‘What about Davis Cup?’ – Pique accused of hypocrisy over Super League stance

Robin Bairner
‘What about Davis Cup?’ – Pique accused of hypocrisy over Super League stance

Barcelona star Gerard Pique has been branded a hypocrite over his condemnation of the European Super League proposals due to his transformation of tennis’ Davis Cup.

Pique’s Barcelona side, along with Real Madrid, are one of only two clubs not to have formally announced their resignation from the Super League, which was formally announced on Sunday evening but began to collapse within 48 hours due to criticism from virtually all sides.

READ MORE: Football’s Financial Meltdown: Why Barcelona NEEDED the Super League

Indeed, Pique was one of those players who took to social media to hit out at the plans.

On Twitter, the Barcelona icon voiced: “Football belongs to the fans.

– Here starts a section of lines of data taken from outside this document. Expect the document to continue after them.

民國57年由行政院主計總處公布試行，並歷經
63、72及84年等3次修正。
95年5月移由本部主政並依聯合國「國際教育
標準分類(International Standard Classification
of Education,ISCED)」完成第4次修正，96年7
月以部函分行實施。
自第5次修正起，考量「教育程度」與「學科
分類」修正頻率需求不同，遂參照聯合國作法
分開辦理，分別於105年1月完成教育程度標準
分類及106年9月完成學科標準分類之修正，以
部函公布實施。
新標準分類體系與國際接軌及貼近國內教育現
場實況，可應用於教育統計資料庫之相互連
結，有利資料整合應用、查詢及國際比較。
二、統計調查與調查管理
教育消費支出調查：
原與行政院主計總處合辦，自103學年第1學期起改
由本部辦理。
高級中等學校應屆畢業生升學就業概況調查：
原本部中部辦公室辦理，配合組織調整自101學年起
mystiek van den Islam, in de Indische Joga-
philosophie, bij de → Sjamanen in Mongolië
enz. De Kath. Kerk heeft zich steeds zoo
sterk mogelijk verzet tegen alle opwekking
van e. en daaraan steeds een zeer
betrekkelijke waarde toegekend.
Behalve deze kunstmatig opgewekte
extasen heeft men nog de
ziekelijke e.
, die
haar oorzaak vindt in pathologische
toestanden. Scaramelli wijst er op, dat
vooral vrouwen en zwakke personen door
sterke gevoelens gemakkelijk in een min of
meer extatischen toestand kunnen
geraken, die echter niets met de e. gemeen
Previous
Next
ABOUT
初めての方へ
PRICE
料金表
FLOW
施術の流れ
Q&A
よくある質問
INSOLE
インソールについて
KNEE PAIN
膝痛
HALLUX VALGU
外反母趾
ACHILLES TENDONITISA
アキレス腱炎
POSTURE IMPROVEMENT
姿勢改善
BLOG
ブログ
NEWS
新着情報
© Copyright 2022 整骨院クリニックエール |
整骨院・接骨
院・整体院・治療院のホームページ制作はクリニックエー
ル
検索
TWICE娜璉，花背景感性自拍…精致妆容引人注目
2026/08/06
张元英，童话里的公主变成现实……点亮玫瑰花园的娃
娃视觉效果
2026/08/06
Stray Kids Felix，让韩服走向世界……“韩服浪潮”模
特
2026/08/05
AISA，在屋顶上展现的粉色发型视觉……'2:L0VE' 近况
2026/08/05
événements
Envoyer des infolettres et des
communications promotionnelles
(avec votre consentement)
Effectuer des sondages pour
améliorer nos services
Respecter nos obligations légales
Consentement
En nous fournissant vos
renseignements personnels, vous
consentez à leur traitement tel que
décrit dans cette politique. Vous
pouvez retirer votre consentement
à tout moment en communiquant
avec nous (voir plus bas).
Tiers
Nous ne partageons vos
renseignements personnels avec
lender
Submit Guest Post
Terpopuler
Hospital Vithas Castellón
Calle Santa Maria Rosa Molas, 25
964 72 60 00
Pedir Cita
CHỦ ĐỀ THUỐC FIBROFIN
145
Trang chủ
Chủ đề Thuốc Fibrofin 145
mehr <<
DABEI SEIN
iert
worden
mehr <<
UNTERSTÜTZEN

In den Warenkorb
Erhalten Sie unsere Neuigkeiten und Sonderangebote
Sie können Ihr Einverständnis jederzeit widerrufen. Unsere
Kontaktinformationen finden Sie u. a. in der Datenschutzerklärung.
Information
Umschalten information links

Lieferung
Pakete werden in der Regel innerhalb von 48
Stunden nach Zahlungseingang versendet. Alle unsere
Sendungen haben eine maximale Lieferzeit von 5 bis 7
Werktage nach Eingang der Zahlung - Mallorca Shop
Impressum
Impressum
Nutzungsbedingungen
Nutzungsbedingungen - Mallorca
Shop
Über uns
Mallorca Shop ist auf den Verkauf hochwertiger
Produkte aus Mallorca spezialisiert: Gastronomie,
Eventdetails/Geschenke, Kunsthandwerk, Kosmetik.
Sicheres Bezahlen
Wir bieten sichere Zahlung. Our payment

Today more than ever.”

However, he was quickly called out by professional tennis star Nicolas Mahut.

“What about DAVIS CUP ?!?” the 39-year-old four-time doubles Grand Slam winner and 2017 David Cup champion with France, said.

What is the Davis Cup?

The Davis Cup is an international tennis tournament that was formed in 1900 and is, almost uniquely, played out between national teams.

Traditionally, this was on a knockout basis, with five matches (four singles and a doubles) played over three days in one of the two participating countries.

Home advantage was not only a major advantage because of the host nation’s ability to choose a playing surface best suited to their players, but also because of the raucous home support that was generated.

What is Pique’s relationship with the Davis Cup?

The rights to the Davis Cup were sold to Pique’s Kosmos Holding group, which invests in sport and media. In 2018, it was announced that this group ay struck a $3 billion deal to transform the competition.

Pique’s company has been at the forefront of a dramatic change in the Davis Cup format, which they have branded the ‘World Cup of Tennis’.

Now the tournament is held at one location over a single week, with four groups of teams competing to play in the elimination stages.

These changes, at which Pique was at the forefront, have proven to be highly controversial in tennis and are thought to have alienated many fans from the Davis Cup in the same way that football fans were angered by the European Super League proposals.